Five characteristics of financial wellness


I work closely with the finances of hundreds (and over the years, thousands) of people.  I learned early on that income doesn’t correlate to happiness once you get past starvation level.  But in recent years I’ve really been noticing that feeling rich is almost entirely unrelated to income levels.    For the past year or so I’ve been trying to nail down what being “wealthy” actually means.

I think a better term for “wealthy” is “having financial wellness.”  (Being physically well is healthy, being financially well is wealthy.)  So far I’ve identified five characteristics:

1.) you have some savings against a rainy day.  Quantity doesn’t matter.  You just have to have some cushion against the vagaries of life, otherwise every little setback sends you into a tailspin and you end up with debt out of control.

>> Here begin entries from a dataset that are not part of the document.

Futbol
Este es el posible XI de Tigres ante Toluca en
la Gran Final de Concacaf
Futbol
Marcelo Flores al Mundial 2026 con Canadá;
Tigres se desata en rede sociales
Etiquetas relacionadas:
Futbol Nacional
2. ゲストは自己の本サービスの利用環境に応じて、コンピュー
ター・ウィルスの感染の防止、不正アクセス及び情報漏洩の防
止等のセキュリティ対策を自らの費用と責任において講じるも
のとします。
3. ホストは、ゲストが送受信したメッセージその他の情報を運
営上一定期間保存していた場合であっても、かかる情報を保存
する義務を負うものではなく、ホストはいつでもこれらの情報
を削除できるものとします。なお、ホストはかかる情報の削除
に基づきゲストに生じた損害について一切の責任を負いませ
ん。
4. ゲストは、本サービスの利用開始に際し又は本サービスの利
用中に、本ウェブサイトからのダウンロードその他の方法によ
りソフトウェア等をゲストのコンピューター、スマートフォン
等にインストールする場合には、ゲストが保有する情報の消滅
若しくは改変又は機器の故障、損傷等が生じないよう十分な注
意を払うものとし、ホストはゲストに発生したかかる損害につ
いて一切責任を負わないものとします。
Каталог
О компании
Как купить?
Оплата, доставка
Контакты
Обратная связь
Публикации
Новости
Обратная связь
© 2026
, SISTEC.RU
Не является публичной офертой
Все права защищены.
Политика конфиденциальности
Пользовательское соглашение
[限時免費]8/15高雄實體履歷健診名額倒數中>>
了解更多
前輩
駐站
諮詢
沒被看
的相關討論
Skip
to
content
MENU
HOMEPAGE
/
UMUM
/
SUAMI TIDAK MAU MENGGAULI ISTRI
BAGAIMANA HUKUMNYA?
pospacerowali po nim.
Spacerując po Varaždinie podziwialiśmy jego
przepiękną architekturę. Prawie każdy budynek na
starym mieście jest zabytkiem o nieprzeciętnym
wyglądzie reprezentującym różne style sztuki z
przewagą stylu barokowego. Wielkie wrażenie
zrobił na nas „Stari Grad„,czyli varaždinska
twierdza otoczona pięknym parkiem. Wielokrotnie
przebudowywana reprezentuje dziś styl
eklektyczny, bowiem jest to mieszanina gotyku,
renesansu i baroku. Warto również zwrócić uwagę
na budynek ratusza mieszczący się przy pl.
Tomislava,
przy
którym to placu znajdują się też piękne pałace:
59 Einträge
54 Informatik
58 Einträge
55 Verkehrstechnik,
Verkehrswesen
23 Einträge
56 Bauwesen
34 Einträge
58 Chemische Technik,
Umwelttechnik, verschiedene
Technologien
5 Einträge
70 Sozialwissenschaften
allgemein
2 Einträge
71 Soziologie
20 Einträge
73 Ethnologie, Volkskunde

2.) you have debt under control (if you can sleep at night, if it’s all going to get paid off, if YOU say it’s under control, it’s under control.)  A common question is whether someone ought to pay off debt or build up savings, and my honest answer is that they should do a little bit of both at the same time.  Without savings (see #1) you never really get out of debt.  Again, I don’t think it matters if you are debt-free, just that you have a plan for handling the debt you do have and you’re working on it.

3.) you give something to charity.  This is enormously powerful, a self-fulfilling statement to say, “I have enough so that I can share.”  I don’t care how much you give or who you give it to, the important thing is to determine what YOU value, and then go make the world a better place because you existed by funding your own personal values.  The feeling of being able to share is really important to being wealthy.  Again, it really doesn’t matter how much, just that you do it.

4.) you save something for retirement.  I recommend that people tithe to themselves.  There really isn’t such a thing as “having enough money saved up”, but the act of doing something is what seems to be important to feeling wealthy.   A fantastic way to do this is to put 10% aside in a retirement plan at work.  You’d be shocked at how little you notice the hit in your current lifestyle.  (A Roth IRA is an even BETTER idea if you are eligible for one.)

5.) you aren’t enslaved by your job. (not that you don’t have to work, just that you could find another one or change careers if you cared enough to bother.)

None of these characteristics involve being able to buy things. No one who wants to be “rich” is ever going to be rich enough. But people can be truly wealthy at just about any income level if they are actively working on these things.

Well, that’s my theory, anyway.  So far.  I’m still working on it.  (And this is an edited version of the initial post.)